SELECTED PASSAGE:
------

There is no doubt that Stott was influenced by the time he spent in France, whether in Paris, Grez-sur-Loing, or Concarneau, where there was also a thriving artists’ colony. And it’s relevant to note that Stott went to Paris from Oldham without feeling the need to venture to London. He achieved some success in France, exhibiting several timed at the Salon, and The Ferryman (Le Passeur) was highly acclaimed when it was shown at the 1882 Salon. It didn’t receive anywhere near the same positive attention when it was later exhibited in London, perhaps because it had the French connection. English critics were still highly suspicious of French influences in the 1880s.

As noted earlier, The Ferryman is the centre of attention in the Oldham exhibition, and it is indeed worthy of careful consideration by the viewer. Stott seems at his best when portraying the two young girls who are gazing across the river at the ferry. They are, in fact, the main focus of the picture in some ways and the actual ferry is only seen in the distance. Stott’s handling of colour, and the attention he pays to the details of the  surrounding landscape, are first-rate.

Another equally attractive Stott painting is Prince or Shepherd, in which a young girl is looking into the distance, and is, it is indicated, daydreaming about what life will bring her. It seems that the picture has also had the title, Girl in a Meadow, and I have to say that I could happily live with that rather than have a suggested interpretation of the girl’s thoughts thrust upon me. However, whatever the title, there’s no doubt that Stott’s skill at landscape painting is well in evidence.

If the two pictures I’ve mentioned have Stott at his best, a couple of others show him to my mind in a less than successful llght. The dreadful, The Birth of Venus, perhaps ought only to be displayed because of the whiff of scandal surrounding it. Stott had used Whistler’s mistress, Maud Franklin, as the model for the nude Venus, and Whistler took offence when the painting was exhibited in public, and broke off his friendship with Stott. The pair even came to blows when they met in a London club. What with that, and George Bernard Shaw in his role of art critic, describing Venus as looking like “an idiotic doll”, as well as another critic saying that Stott’s “ambition exceeds his ability”, the painting could be judged a failure at the time and it still can be.

------

INFORMATION SHOWN:
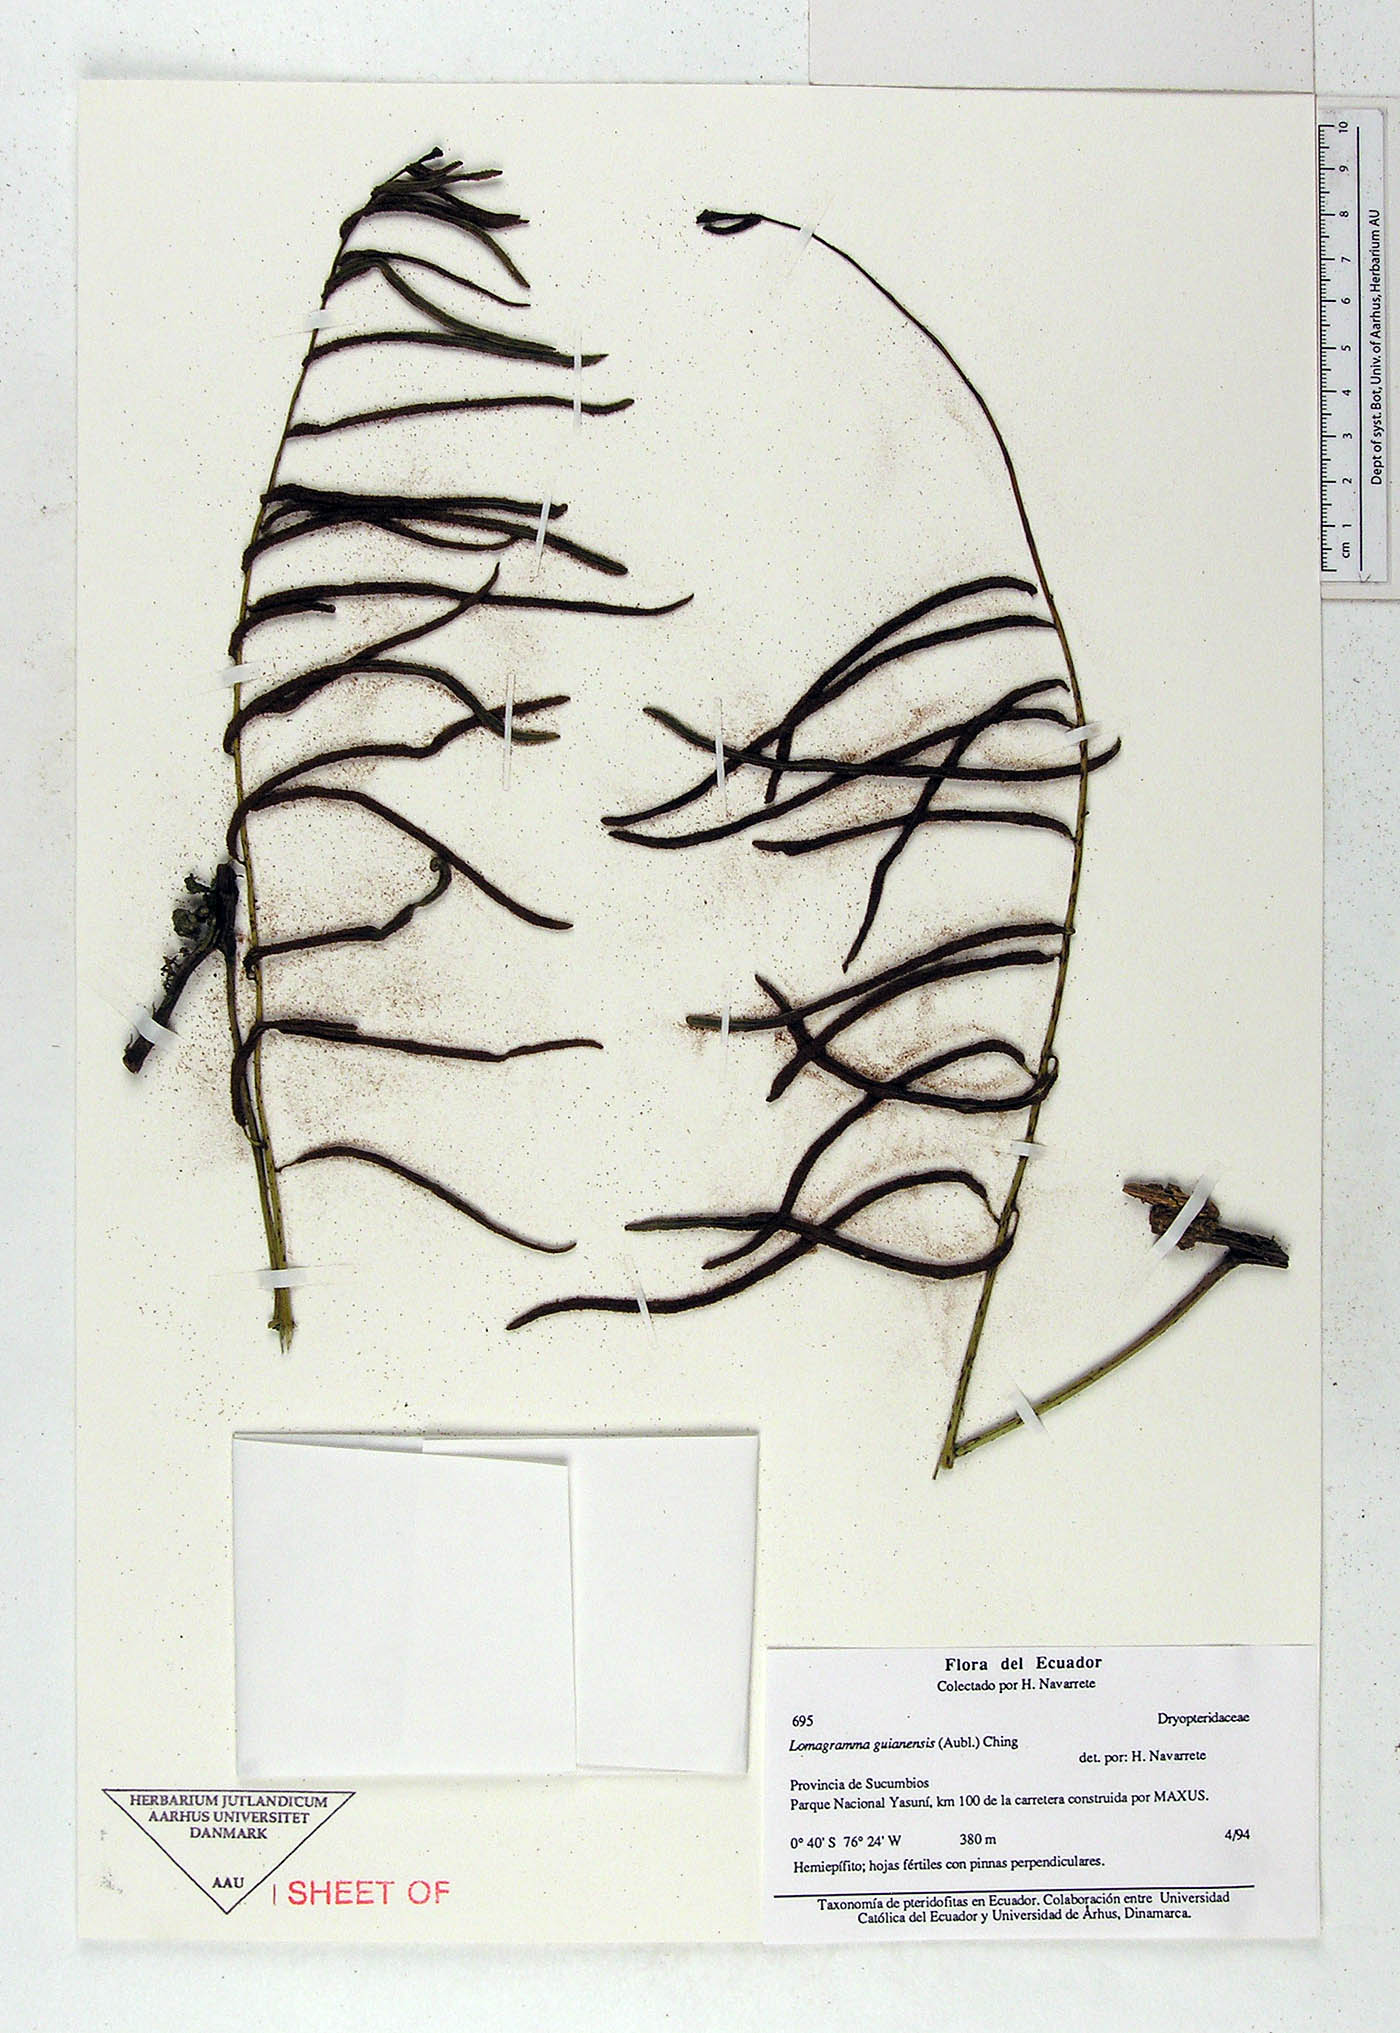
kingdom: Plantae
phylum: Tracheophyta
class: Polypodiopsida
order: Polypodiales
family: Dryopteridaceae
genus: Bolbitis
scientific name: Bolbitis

------

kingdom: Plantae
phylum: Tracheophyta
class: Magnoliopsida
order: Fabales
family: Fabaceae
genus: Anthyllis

------

CHECK YOUR UNDERSTANDING:
[a] Please repeat part of the passage on Stott's paintings, beginning at the words that contain "Another equally attractive" and stopping after "well in evidence.".
[b] Carry the passage on Stott's paintings forward from its last sentence.
The material comes from a separate source.

EXERCISE ANSWERS:
[a]
Another equally attractive Stott painting is Prince or Shepherd, in which a young girl is looking into the distance, and is, it is indicated, daydreaming about what life will bring her. It seems that the picture has also had the title, Girl in a Meadow, and I have to say that I could happily live with that rather than have a suggested interpretation of the girl’s thoughts thrust upon me. However, whatever the title, there’s no doubt that Stott’s skill at landscape painting is well in evidence.

[b]
The other Stott painting that I thought tended not to show him to good effect is The Two Sisters, a fairly dull composition in which the two figures in the foreground almost seem to have been superimposed on the scene as an afterthought. They are rather like cardboard cut-outs placed on the picture and consequently not properly blended into it. I had the feeling that Stott had started a painting showing children playing in the sand near the sea, decided it wasn’t enough, and then put the two sisters there to try to add some substance to the scene. It doesn’t work.

My strictures about a couple of Stott’s paintings should not deter anyone from visiting Gallery Oldham, if only to look at The Ferryman, and Prince or Shepherd. There are several other Stott paintings worth seeing. He was always at ease with landscapes, as he was with seascapes, though they’re not much in evidence in this exhibition. Paintings by some of Stott’s contemporaries, such as Walter Sickert, George Clausen, and John Lavery, also make an appearance to help place Stott in context.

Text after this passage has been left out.